Single cell measurement

We used the Fiji ImageJ79 polygon selection tool to manually outline 100 cells for both the immunofluorescence images and the corresponding ML-predicted images. The outlined cells were then analyzed to evaluate the overall pixel intensity and the prediction accuracy (Fig. S9). We then repeated this outlining procedure to obtain 500 cell data points, in which the data were used for the multi-marker analysis and morphology measurements (Fig. 3). PCA (Fig. 3d,e) was performed using OriginLab (OriginPro, Version 2019. OriginLab Corporation, Northampton, MA, USA). The unsupervised clustering analysis (Fig. 3c) was performed using Python 3.8 (seaborn).
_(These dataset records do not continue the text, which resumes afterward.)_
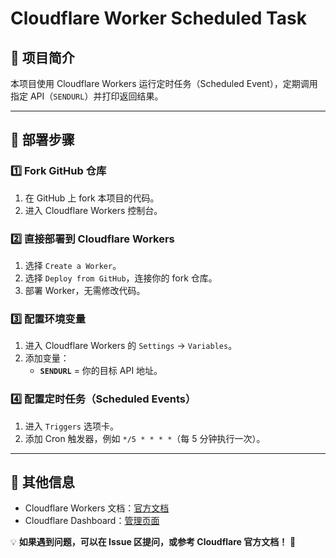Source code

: # Cloudflare Worker Scheduled Task

## 📌 项目简介

本项目使用 Cloudflare Workers 运行定时任务（Scheduled Event），定期调用指定 API（`SENDURL`）并打印返回结果。

---

## 🚀 部署步骤

### 1️⃣ Fork GitHub 仓库

1. 在 GitHub 上 fork 本项目的代码。
2. 进入 Cloudflare Workers 控制台。

### 2️⃣ 直接部署到 Cloudflare Workers

1. 选择 `Create a Worker`。
2. 选择 `Deploy from GitHub`，连接你的 fork 仓库。
3. 部署 Worker，无需修改代码。

### 3️⃣ 配置环境变量

1. 进入 Cloudflare Workers 的 `Settings` → `Variables`。
2. 添加变量：
   - **`SENDURL`** = 你的目标 API 地址。

### 4️⃣ 配置定时任务（Scheduled Events）

1. 进入 `Triggers` 选项卡。
2. 添加 Cron 触发器，例如 `*/5 * * * *`（每 5 分钟执行一次）。

---

## 📝 其他信息

- Cloudflare Workers 文档：[官方文档](https://developers.cloudflare.com/workers/)
- Cloudflare Dashboard：[管理页面](https://dash.cloudflare.com/)

💡 **如果遇到问题，可以在 Issue 区提问，或参考 Cloudflare 官方文档！** 🚀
Figures 3b and 4b,d were generated using OriginLab where for Fig. 4d, the autocorrelation function of Excel (RealStatistics package) was used. The heatmaps displayed in Fig. 5a–c, were obtained using Python v3.8 described in the Supplementary Information (Fig. S14). We used the Fiji ImageJ79 FFT command to compute the Fourier transform and display the frequency spectrum of the heatmaps displaying intracellular marker distribution. Heatmaps were converted to gray scale prior to FFT computation and a density-based 16 color look up table was applied to the resulting FFT to highlight the spectrum pattern (Fig. 5d).